:: Data for the task ::

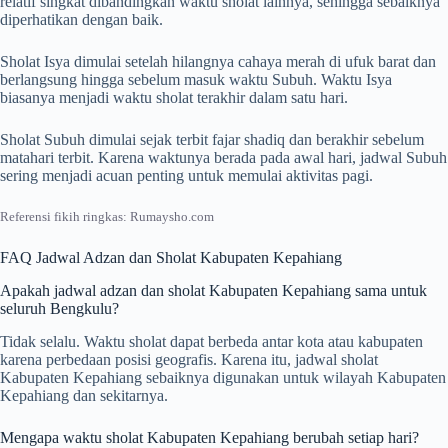
relatif singkat dibandingkan waktu sholat lainnya, sehingga sebaiknya
diperhatikan dengan baik.
Sholat Isya dimulai setelah hilangnya cahaya merah di ufuk barat dan
berlangsung hingga sebelum masuk waktu Subuh. Waktu Isya
biasanya menjadi waktu sholat terakhir dalam satu hari.
Sholat Subuh dimulai sejak terbit fajar shadiq dan berakhir sebelum
matahari terbit. Karena waktunya berada pada awal hari, jadwal Subuh
sering menjadi acuan penting untuk memulai aktivitas pagi.
Referensi fikih ringkas: Rumaysho.com
FAQ Jadwal Adzan dan Sholat Kabupaten Kepahiang
Apakah jadwal adzan dan sholat Kabupaten Kepahiang sama untuk
seluruh Bengkulu?
Tidak selalu. Waktu sholat dapat berbeda antar kota atau kabupaten
karena perbedaan posisi geografis. Karena itu, jadwal sholat
Kabupaten Kepahiang sebaiknya digunakan untuk wilayah Kabupaten
Kepahiang dan sekitarnya.
Mengapa waktu sholat Kabupaten Kepahiang berubah setiap hari?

:::

What you have to do >>
Copy the listing word for word, excluding its pictures.

Problem solution >>
relatif singkat dibandingkan waktu sholat lainnya, sehingga sebaiknya
diperhatikan dengan baik.
Sholat Isya dimulai setelah hilangnya cahaya merah di ufuk barat dan
berlangsung hingga sebelum masuk waktu Subuh. Waktu Isya
biasanya menjadi waktu sholat terakhir dalam satu hari.
Sholat Subuh dimulai sejak terbit fajar shadiq dan berakhir sebelum
matahari terbit. Karena waktunya berada pada awal hari, jadwal Subuh
sering menjadi acuan penting untuk memulai aktivitas pagi.
Referensi fikih ringkas: Rumaysho.com
FAQ Jadwal Adzan dan Sholat Kabupaten Kepahiang
Apakah jadwal adzan dan sholat Kabupaten Kepahiang sama untuk
seluruh Bengkulu?
Tidak selalu. Waktu sholat dapat berbeda antar kota atau kabupaten
karena perbedaan posisi geografis. Karena itu, jadwal sholat
Kabupaten Kepahiang sebaiknya digunakan untuk wilayah Kabupaten
Kepahiang dan sekitarnya.
Mengapa waktu sholat Kabupaten Kepahiang berubah setiap hari?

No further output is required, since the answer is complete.